The purpose of this study was to evaluate how several preoperative variables affect the outcome using the rib-to-pelvis S-hook constructs of a rib-based distraction implant (Vertical Expandable Prosthetic Titanium Rib).


Rib-to-pelvis fixation with S-hooks is one of the options for distal anchoring of rib-based distraction growing rod construct to control early-onset spinal deformity. Since the initial report, the indications of pelvic fixation with S-hooks have been extended and modified.


This is an institutional review board-approved retrospective study of patients who underwent rib-based growing rod system surgery-rib-to-pelvis construct with Dunn-McCarthy S-hook. Data evaluation included history, physical examination, preoperative and postoperative radiographs, surgical variables, and complications.

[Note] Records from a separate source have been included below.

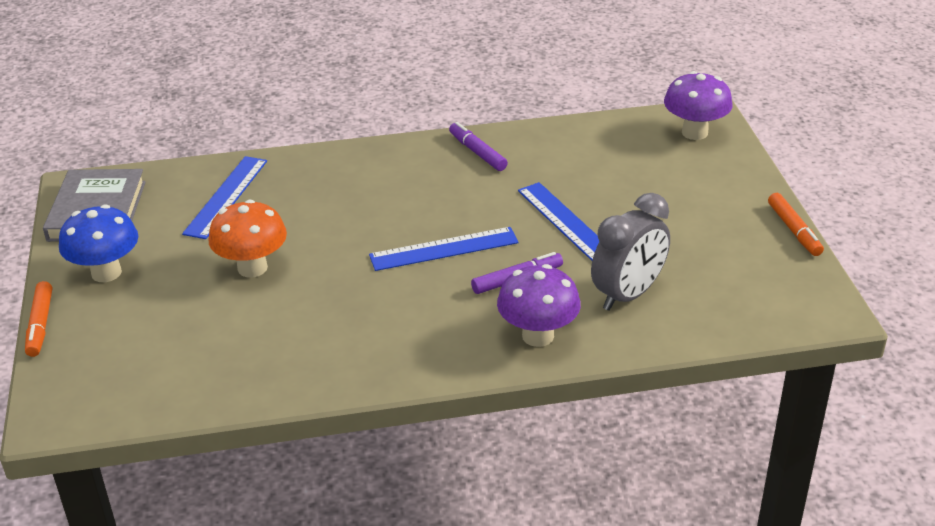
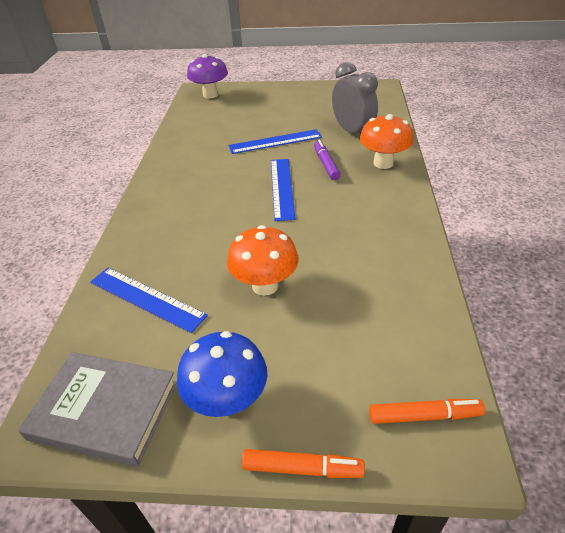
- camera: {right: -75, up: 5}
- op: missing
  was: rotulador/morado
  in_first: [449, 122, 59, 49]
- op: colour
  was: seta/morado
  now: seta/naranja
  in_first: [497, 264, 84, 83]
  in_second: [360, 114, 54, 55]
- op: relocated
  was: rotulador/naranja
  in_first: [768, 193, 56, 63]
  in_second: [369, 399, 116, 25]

Sixty-five patients were evaluated; 38 were male and 27 were female. Mean age at initial procedure was 71 months. The mean follow-up was 46 months. There was a statistically significant improvement of the immediate postoperative Cobb angle and the last follow-up Cobb angle (P < 0.0001). Fifty percent of the patients (32/65) had S-hook-related complications. The most common complication was sliding of the S-hook out of the iliac crest, followed by infection, neuropathic pain, distal migration of more than 2 cm, fracture of the hook, and bursitis. The complications were related to the preoperative ambulatory status, the use of end-to-end rod connectors, surgical time, and not positioning the hook over the central one-third of the iliac crest at the initial implantation.


The use of the S-hook as a pelvic attachment of the rib-based system is indicated in nonambulatory patients with progressive, early-onset scoliosis curve with a lack of adequate anchor at the lumbar spine. Several technical factors should be considered to reduce the complication rate.